OPDRACHT 1
Ga na of de volgende uitspraken kloppen met de tekst hieronder over de restauratie van het Lam Gods: (a) Het restauratieatelier bevindt zich in de Sint-Baafskathedraal. (b) Op maandag is het museum gesloten. (c) Het restauratieteam bestaat uit acht restauratoren. Antwoord per uitspraak met ja of nee en citeer de doorslaggevende woorden letterlijk uit de tekst.

GESELECTEERDE TEKST
In oktober 2012 ging de restauratie- en conservatiecampagne van De aanbidding van het Lam Gods (1432) van de Gebroeders Van Eyck van start. Het restauratieatelier bevindt zich in het Museum voor Schone Kunsten in Gent. De achterzijde van het veelluik, beschermd als roerend en onroerend erfgoed, onderging mondjesmaat een gedaanteverwisseling.
Een nieuw Lam Gods
Tussenstand van de restauratie en conservatie
Vitrine
Vanaf het begin verkoos men een open restauratieatelier ondergebracht in het MSK, vlakbij de collectie oude meesters, in het opperbeste gezelschap van Jheronimus Bosch’ (ca. 1450-1516) De Kruisdraging en De Heilige Hiëronymus. ‘Open’ wil zeggen dat bezoekers via een glazen wand de kans krijgen om het restauratiewerk op de voet te volgen. Op deze manier verdwijnt het iconisch stuk nooit uit beeld – ook al blijft twee derde van de polyptiek permanent toegankelijk in de Villakapel in de Sint-Baafs-kathedraal in Gent.
De vitrine zorgt voor neveneffecten. Vooral op donderdag lokt het lam relatief veel bezoekers. Het valt voor dat een grote groep mensen voor het raam parkeert, met de neus tegen het venster. Een publieke restauratie schept verwachtingen. Het restauratieteam houdt, op vraag van het publiek, zo veel mogelijk rekening met de volgorde van de stukken, conform de gekende opstelling van het Lam Gods. Een vitrine voedt de wens tot interactie; men wil iets beleven of zelfs een praatje met een van de acht restauratoren maken. En men verwacht dat die restauratoren aanwezig zijn, wat niet altijd een evidentie is. Men studeert, bezoekt de bibliotheek, houdt gegevens op de computer bij, geeft een lezing of een interview en houdt breaks en lunchpauzes. Maandagen, wanneer het museum de deuren sluit, zijn heilig voor het team. Men zit dan samen, bespreekt de voortgang van het werk en de onderzoeksresultaten, confronteert panelen fysiek met elkaar. De vraag van het publiek om interactie is ook een vraag om educatie, om verdieping. Restauratiewerk is immers geen denderende liveshow. Weinig werk dat zich noodgedwongen met zo’n slakkengang voortsleept. Het is dan ook hinderlijk dat het educatieve luik (Provinciaal Cultuurcentrum Caermersklooster) en het kunstwerk niet onder één dak zijn ondergebracht. In het MSK hing men een scherm en infopanelen op, maar daarmee wordt de afstand tot het Caermersklooster niet overbrugd. Het is duidelijk dat dit een cruciaal aandachtspunt wordt wanneer het Lam Gods opnieuw naar de kathedraal verhuist.
De spektakelwaarde mag dan misschien wel aan de magere kant zijn, de hele operatie is dat allerminst. Het is een privilege om de polyptiek in radicaal andere en betere omstandigheden te aanschouwen: dichtbij, beter belicht, in volle metamorfose, in het comfort van een museum. De hele wereld wordt deelachtig van de renaissance van een van een handvol cruciale kunstwerken uit de vijftiende eeuw.

UITTREKSEL DATASET
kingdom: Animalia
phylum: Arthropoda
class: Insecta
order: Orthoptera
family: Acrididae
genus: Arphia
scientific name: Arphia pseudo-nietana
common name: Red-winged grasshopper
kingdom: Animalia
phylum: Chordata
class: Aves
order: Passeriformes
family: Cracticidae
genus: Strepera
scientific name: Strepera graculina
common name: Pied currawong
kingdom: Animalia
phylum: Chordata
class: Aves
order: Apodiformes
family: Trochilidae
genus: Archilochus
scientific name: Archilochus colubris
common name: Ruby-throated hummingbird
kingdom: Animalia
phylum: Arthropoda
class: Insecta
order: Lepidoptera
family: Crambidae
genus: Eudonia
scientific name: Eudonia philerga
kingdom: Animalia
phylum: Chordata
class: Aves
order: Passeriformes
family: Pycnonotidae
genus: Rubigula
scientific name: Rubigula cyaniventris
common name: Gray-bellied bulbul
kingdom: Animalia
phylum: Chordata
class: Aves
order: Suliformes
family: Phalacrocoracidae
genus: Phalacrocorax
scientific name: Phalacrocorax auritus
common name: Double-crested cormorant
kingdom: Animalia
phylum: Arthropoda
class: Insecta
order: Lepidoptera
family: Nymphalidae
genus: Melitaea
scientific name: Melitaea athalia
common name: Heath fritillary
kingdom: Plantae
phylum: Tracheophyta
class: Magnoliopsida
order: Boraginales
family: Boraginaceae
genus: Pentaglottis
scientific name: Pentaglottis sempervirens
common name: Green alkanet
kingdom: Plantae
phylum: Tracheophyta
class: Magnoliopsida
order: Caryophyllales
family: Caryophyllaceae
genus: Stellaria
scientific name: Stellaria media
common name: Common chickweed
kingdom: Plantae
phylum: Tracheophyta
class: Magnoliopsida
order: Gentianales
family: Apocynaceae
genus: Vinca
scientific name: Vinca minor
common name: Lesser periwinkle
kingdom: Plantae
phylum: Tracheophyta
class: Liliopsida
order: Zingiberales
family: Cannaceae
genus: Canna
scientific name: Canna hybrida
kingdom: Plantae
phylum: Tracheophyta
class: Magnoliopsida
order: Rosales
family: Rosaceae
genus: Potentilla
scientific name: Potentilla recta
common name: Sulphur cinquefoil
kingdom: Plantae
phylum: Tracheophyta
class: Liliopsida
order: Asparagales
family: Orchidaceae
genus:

OPDRACHT 2
Neem uit de lijst hierboven de regels ongewijzigd over. Begin bij de regel met "common name: Common chickweed" en ga door tot en met het einde van de lijst.

UITWERKING 1
(a) Nee: "Het restauratieatelier bevindt zich in het Museum voor Schone Kunsten in Gent."
(b) Ja: "Maandagen, wanneer het museum de deuren sluit, zijn heilig voor het team."
(c) Ja: "men wil iets beleven of zelfs een praatje met een van de acht restauratoren maken"

UITWERKING 2
common name: Common chickweed
kingdom: Plantae
phylum: Tracheophyta
class: Magnoliopsida
order: Gentianales
family: Apocynaceae
genus: Vinca
scientific name: Vinca minor
common name: Lesser periwinkle
kingdom: Plantae
phylum: Tracheophyta
class: Liliopsida
order: Zingiberales
family: Cannaceae
genus: Canna
scientific name: Canna hybrida
kingdom: Plantae
phylum: Tracheophyta
class: Magnoliopsida
order: Rosales
family: Rosaceae
genus: Potentilla
scientific name: Potentilla recta
common name: Sulphur cinquefoil
kingdom: Plantae
phylum: Tracheophyta
class: Liliopsida
order: Asparagales
family: Orchidaceae
genus:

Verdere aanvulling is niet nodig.